Updated: Mar 9, 2022

Surrey Gazette - Tuesday 23 July 1872



The children at the Union House, many of them orphans, are not forgotten at this festive season, when the trades, and the cricketers, and the schools, and everyone else are having their “day out." The gentry and inhabitants of this parish, independent of the other 12 parishes who form the Union, have for several years given the children a treat in July, sometimes by sending them to Brighton and other places, but for the last three years they have taken a trip to the Crystal Palace, a most admirable place chosen by the excellent chaplain, Rev. T. Crallin, and the good hearted and kind governor and matron of the house, Mr and Mrs Lilly. Last Thursday morning the inmates were all gay, and youngsters on the stir at an early hour, and at 7.30 45 of the little ones, with governor, Miss Mons, the schoolmistress, and Mrs Taylor, infant nurse, were packed into a waggon sent by our worthy vicar Rev. T.A.Maberley and Mr Golding’s waggonette and started off in buoyant spirits for Haywards Heath Station, where they were met by the chaplain, who also accompanied them on the trip.

Crystal Palace c1900

Unfortunately a little mistake occurred, for the basket of buns intended for their consumption on the journey was left at the station, but they enjoyed them thoroughly on their return. Arrived at the Crystal Palace, they wandered in groups into every poetics of ground, but kept their eyes on the dial that warned them of the approach of 1 p.m., when dinner was ready, and a capital cold repast being provided, they came back like a flock of lambs at the call of the shepherd and, having filled themselves, again continued their sports and rambles until five o'clock, when they assembled for tea, with lots of plum cake and bread and butter, staying until 6.30, when they took their departure by train, Mr Lilley not finding a stray lamb in his flock.

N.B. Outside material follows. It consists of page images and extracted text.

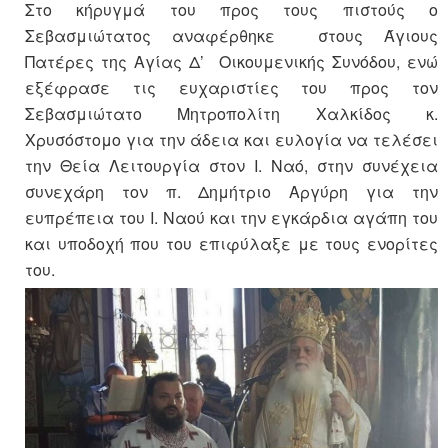
Στο κήρυγμά του προς τους πιστούς ο
Σεβασμιώτατος αναφέρθηκε στους Άγιους
Πατέρες της Αγίας Δ’ Οικουμενικής Συνόδου, ενώ
εξέφρασε τις ευχαριστίες του προς τον
Σεβασμιώτατο Μητροπολίτη Χαλκίδος κ.
Χρυσόστομο για την άδεια και ευλογία να τελέσει
την Θεία Λειτουργία στον Ι. Ναό, στην συνέχεια
συνεχάρη τον π. Δημήτριο Αργύρη για την
ευπρέπεια του Ι. Ναού και την εγκάρδια αγάπη του
και υποδοχή που του επιφύλαξε με τους ενορίτες
του.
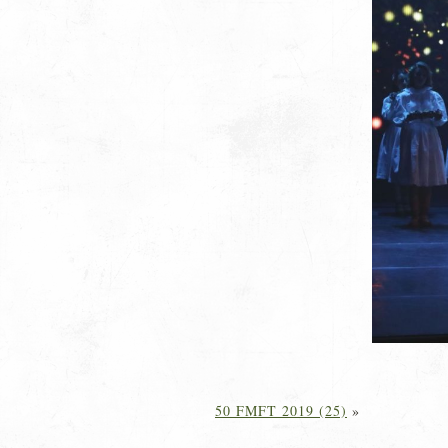
50 FMFT 2019 (25)
»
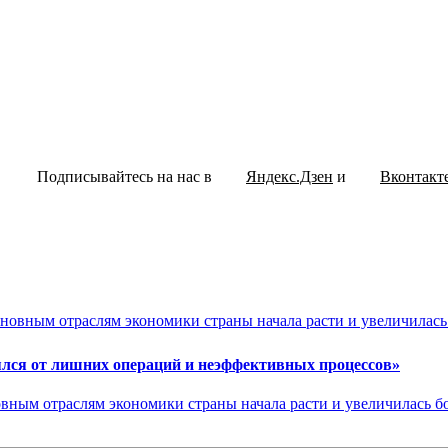
Подписывайтесь на нас в
Яндекс.Дзен
и
Вконтакт
ялся от лишних операций и неэффективных процессов»
овным отраслям экономики страны начала расти и увеличилась бо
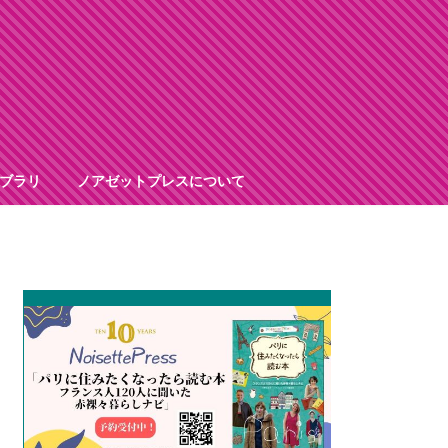
ブラリ
ノアゼットプレスについて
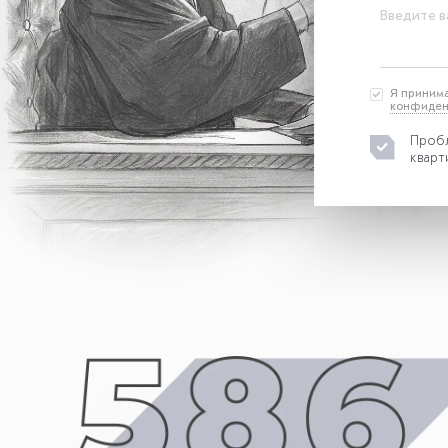
Введите в
Я приним
конфиден
Пробл
кварт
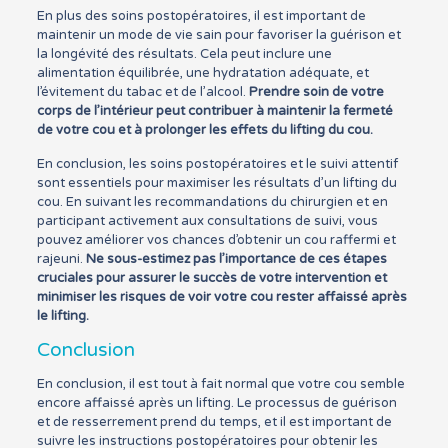
En plus des soins postopératoires, il est important de
maintenir un mode de vie sain pour favoriser la guérison et
la longévité des résultats. Cela peut inclure une
alimentation équilibrée, une hydratation adéquate, et
l’évitement du tabac et de l’alcool.
Prendre soin de votre
corps de l’intérieur peut contribuer à maintenir la fermeté
de votre cou et à prolonger les effets du lifting du cou.
En conclusion, les soins postopératoires et le suivi attentif
sont essentiels pour maximiser les résultats d’un lifting du
cou. En suivant les recommandations du chirurgien et en
participant activement aux consultations de suivi, vous
pouvez améliorer vos chances d’obtenir un cou raffermi et
rajeuni.
Ne sous-estimez pas l’importance de ces étapes
cruciales pour assurer le succès de votre intervention et
minimiser les risques de voir votre cou rester affaissé après
le lifting.
Conclusion
En conclusion, il est tout à fait normal que votre cou semble
encore affaissé après un lifting. Le processus de guérison
et de resserrement prend du temps, et il est important de
suivre les instructions postopératoires pour obtenir les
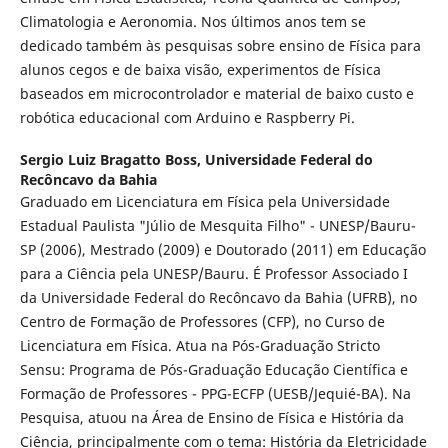
Climatologia e Aeronomia. Nos últimos anos tem se
dedicado também às pesquisas sobre ensino de Física para
alunos cegos e de baixa visão, experimentos de Física
baseados em microcontrolador e material de baixo custo e
robótica educacional com Arduino e Raspberry Pi.
Sergio Luiz Bragatto Boss,
Universidade Federal do
Recôncavo da Bahia
Graduado em Licenciatura em Física pela Universidade
Estadual Paulista "Júlio de Mesquita Filho" - UNESP/Bauru-
SP (2006), Mestrado (2009) e Doutorado (2011) em Educação
para a Ciência pela UNESP/Bauru. É Professor Associado I
da Universidade Federal do Recôncavo da Bahia (UFRB), no
Centro de Formação de Professores (CFP), no Curso de
Licenciatura em Física. Atua na Pós-Graduação Stricto
Sensu: Programa de Pós-Graduação Educação Científica e
Formação de Professores - PPG-ECFP (UESB/Jequié-BA). Na
Pesquisa, atuou na Área de Ensino de Física e História da
Ciência, principalmente com o tema: História da Eletricidade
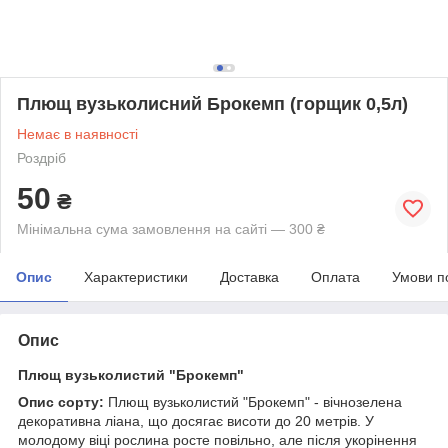
Плющ вузьколисний Брокемп (горщик 0,5л)
Немає в наявності
Роздріб
50
₴
Мінімальна сума замовлення на сайті — 300 ₴
Опис
Характеристики
Доставка
Оплата
Умови п
Опис
Плющ вузьколистий "Брокемп"
Опис сорту:
Плющ вузьколистий "Брокемп" - вічнозелена
декоративна ліана, що досягає висоти до 20 метрів. У
молодому віці рослина росте повільно, але після укорінення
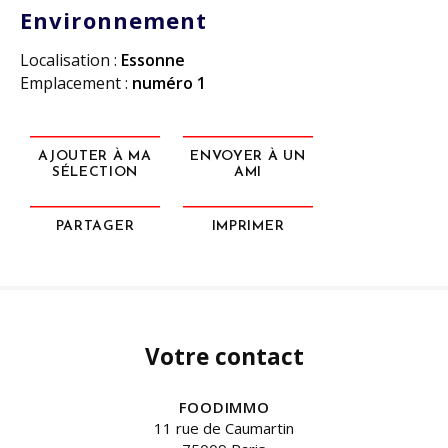
Environnement
Localisation :
Essonne
Emplacement :
numéro 1
AJOUTER À MA
ENVOYER À UN
SÉLECTION
AMI
PARTAGER
IMPRIMER
Votre contact
FOODIMMO
11 rue de Caumartin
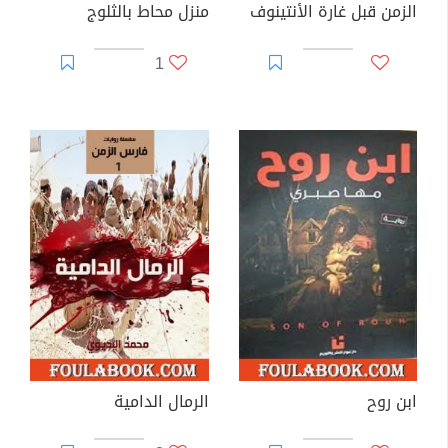
الزمن قبل غارة الأنتينوف
منزل محاط بالثلوج
1
ابن روح
الرمال الدامية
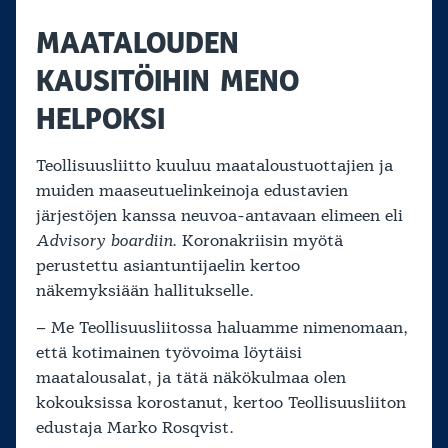
MAATALOUDEN
KAUSITÖIHIN MENO
HELPOKSI
Teollisuusliitto kuuluu maataloustuottajien ja
muiden maaseutuelinkeinoja edustavien
järjestöjen kanssa neuvoa-antavaan elimeen eli
Advisory boardiin
. Koronakriisin myötä
perustettu asiantuntijaelin kertoo
näkemyksiään hallitukselle.
– Me Teollisuusliitossa haluamme nimenomaan,
että kotimainen työvoima löytäisi
maatalousalat, ja tätä näkökulmaa olen
kokouksissa korostanut, kertoo Teollisuusliiton
edustaja Marko Rosqvist.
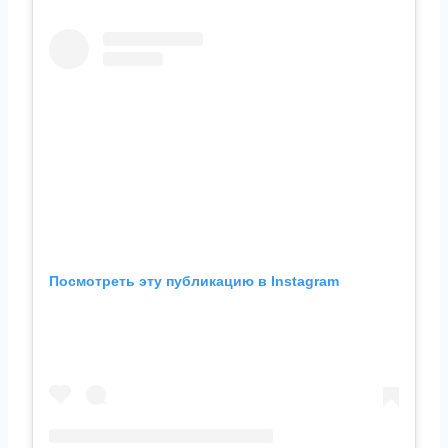
Посмотреть эту публикацию в Instagram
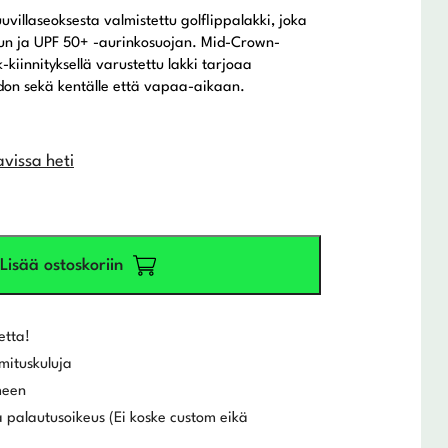
villaseoksesta valmistettu golflippalakki, joka
lun ja UPF 50+ -aurinkosuojan. Mid-Crown-
kiinnityksellä varustettu lakki tarjoaa
don sekä kentälle että vapaa-aikaan.
avissa heti
Lisää ostoskoriin
etta!
mituskuluja
meen
 palautusoikeus (Ei koske custom eikä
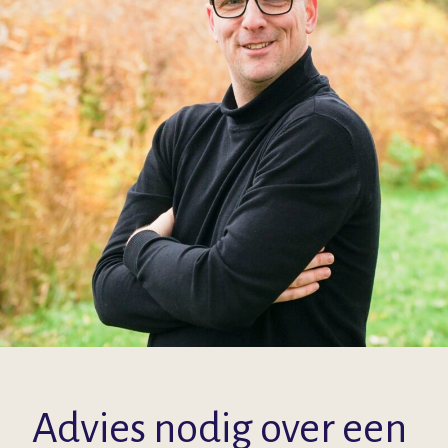
Advies nodig over een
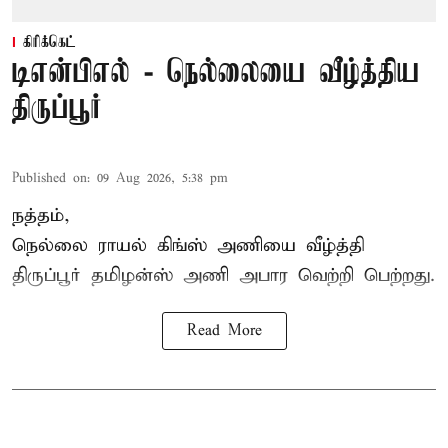
கிரிக்கெட்
டிஎன்பிஎல் - நெல்லையை வீழ்த்திய
திருப்பூர்
Published on
:
09 Aug 2026, 5:38 pm
நத்தம்,
நெல்லை ராயல் கிங்ஸ்
அணியை வீழ்த்தி
திருப்பூர் தமிழன்ஸ் அணி அபார வெற்றி பெற்றது.
Read More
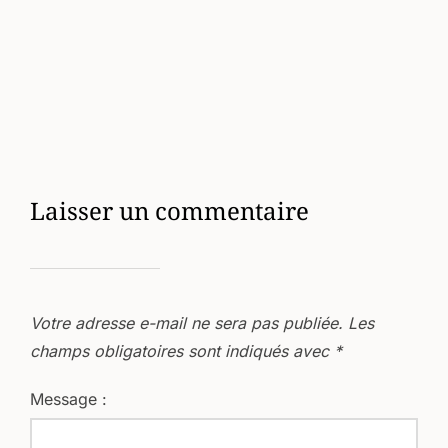
Laisser un commentaire
Votre adresse e-mail ne sera pas publiée.
Les
champs obligatoires sont indiqués avec
*
Message :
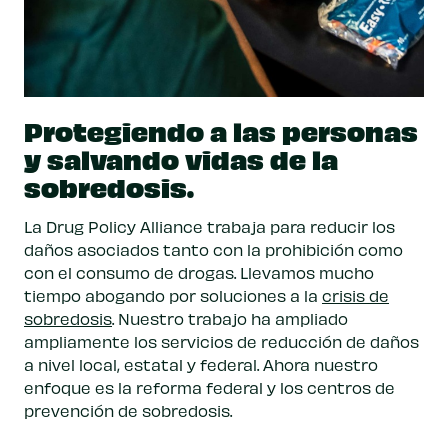
Protegiendo a las personas
y salvando vidas de la
sobredosis.
La Drug Policy Alliance trabaja para reducir los
daños asociados tanto con la prohibición como
con el consumo de drogas. Llevamos mucho
tiempo abogando por soluciones a la
crisis de
sobredosis
. Nuestro trabajo ha ampliado
ampliamente los servicios de reducción de daños
a nivel local, estatal y federal. Ahora nuestro
enfoque es la reforma federal y los centros de
prevención de sobredosis.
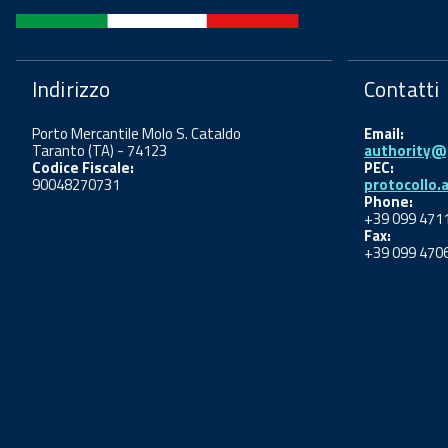
Indirizzo
Contatti
Porto Mercantile Molo S. Cataldo
Email:
Taranto (TA) - 74123
authority@p
Codice Fiscale:
PEC:
90048270731
protocollo.
Phone:
+39 099 471
Fax:
+39 099 470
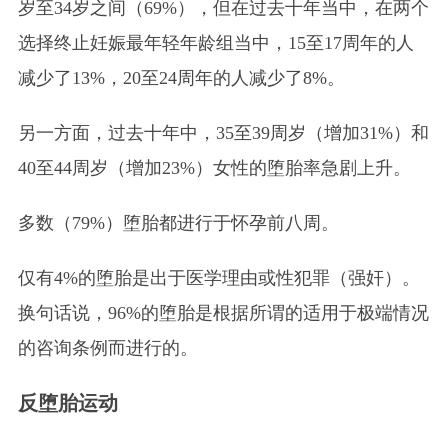
岁至34岁之间（69%），但在过去十年当中，在两个
选择终止妊娠最年轻年龄组当中，15至17周年的人
减少了13%，20至24周年的人减少了8%。
另一方面，过去十年中，35至39周岁（增加31%）和
40至44周岁（增加23%）女性的堕胎率急剧上升。
多数（79%）堕胎都进行于怀孕前八周。
仅有4%的堕胎是出于医学理由或性犯罪（强奸）。
换句话说，96%的堕胎是根据所谓的适用于极端情况
的咨询条例而进行的。
反堕胎运动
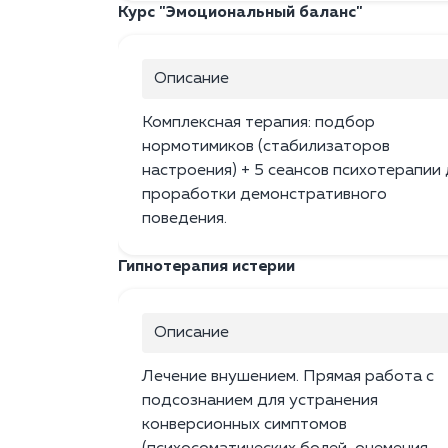
Курс "Эмоциональный баланс"
Описание
Комплексная терапия: подбор
нормотимиков (стабилизаторов
настроения) + 5 сеансов психотерапии
проработки демонстративного
поведения.
Гипнотерапия истерии
Описание
Лечение внушением. Прямая работа с
подсознанием для устранения
конверсионных симптомов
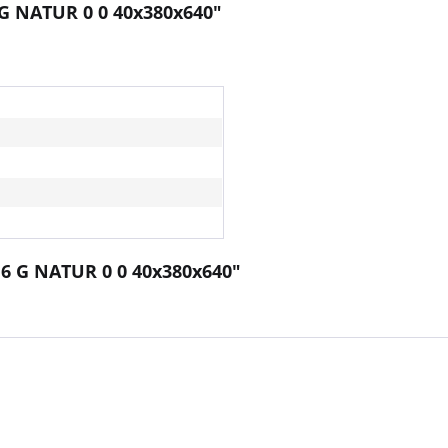
 G NATUR 0 0 40x380x640"
 6 G NATUR 0 0 40x380x640"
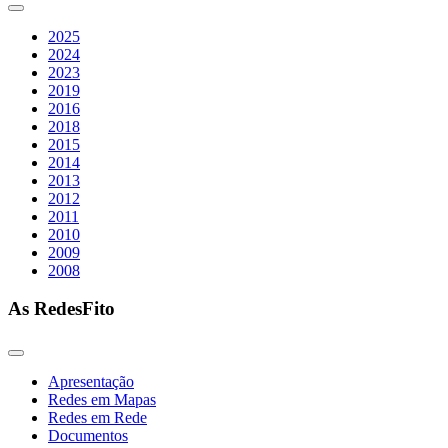
2025
2024
2023
2019
2016
2018
2015
2014
2013
2012
2011
2010
2009
2008
As RedesFito
Apresentação
Redes em Mapas
Redes em Rede
Documentos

We must not leave our pleasing task of recording this instance of philanthropy without noticing the neat condition in which the children were attired, and their clean and healthy appearance, a fact that was universally observed, and reflects the highest credit on the Guardians, the governor, and matron, and officials in general. And it is as well to note that in addition to the comforts provided for them, each of the boys and girls had 3d. given them for pocket money, most of them having also as additional sum they had saved, and judging by the books, knives, and toys, they purchased, the outlay was not trifling. We must also observe that although this treat, by consent of the guardians, must be considered to be given by Cuckfield parish alone, the other parishes of the union are not behind hand in subscribing to the Christmas fete.